The Postmaster General3 offered a £10,000 reward to “the first person giving information about the persons responsible for the robbery”. Finally, the old farm was found where the policemen discovered the truck used by the robbers, the Land Rovers, a large quantity of food, bedding, sleeping bags, Post Office sacks, registered parcels, and fingerprints of the robbers.
Thirteen of the gang members were arrested. The trial of the robbers began on January 20, 1964, lasted 51 days and included 613 exhibits and 240 witnesses. On April 15, 1964, the sentences of 30 years imprisonment were passed on seven members of the gang. Others received shorter sentences.
Notes:1registered parcel – ценная посылка;
2signal post – светофорная мачта;
3Postmaster General – министр почт.
Ex. 4. Answer the questions to the text.
1. Where and when did The Great Train Robbery take place?
2. What station did the mail train depart? What was its destination?
3. What did post staff do?
4. Was anything special about the second carriage behind the locomotive?
5. Why did the driver Jack Mills stop the train at a red signal?
6. What did the locomotive’s second man do?
7. What did he discover?
8. What happened to David Whitby upon his returning to the train?
9. What happened to the postal workers?
10. How strong was the gang?
11. Were they from Glasgow?
12. Was an experienced train driver able to operate a mainline diesel locomotive?
13. Who was to move the train to the bridge?
14. Did he want to do that?
15. What did the robbers do at the bridge?
16. What did they do to mislead the police?
17. Where was the robbers’ hideout?
18. Was any reward offered to the first person giving information about the persons responsible for the robbery?

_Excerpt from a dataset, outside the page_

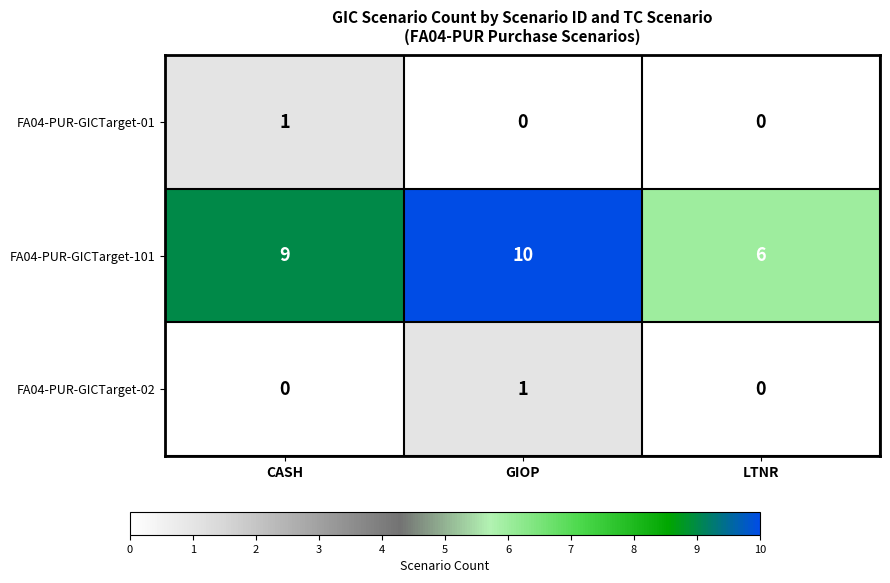

At which label does FA04-PUR-GICTarget-02 reach its peak?

GIOP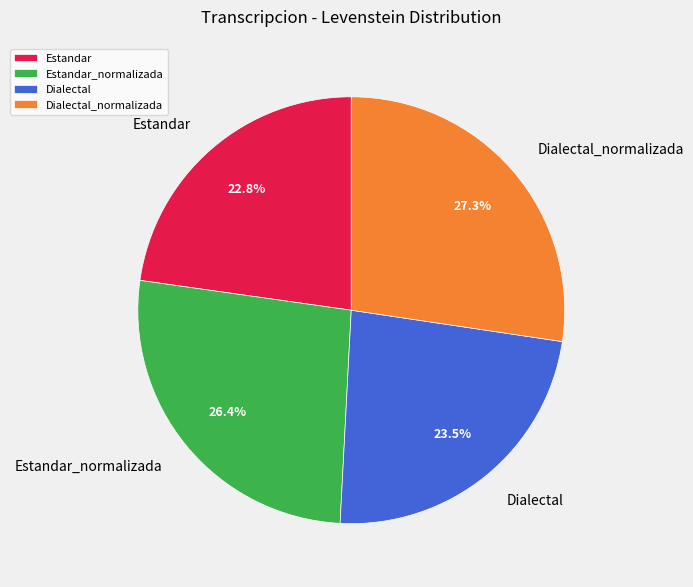

To the nearest percent, what is the combined percentage of Dialectal_normalizada and Estandar?

50%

19. How many gang members were arrested?
20. What sentences were passed on the robbers?
Ex. 1. Give the third form of the verbs. Mind the reading of the -ed ending.
to operate, to have, to be, to find, to consist, to carry, to do, to make, to tell, to use, to think, to write, to give, to design, to see, to go, to transport, to increase, to come, to pull, to begin, to become, to offer, to call, to take, to control, to send, to draw, to reach, to know, to say, to construct, to build.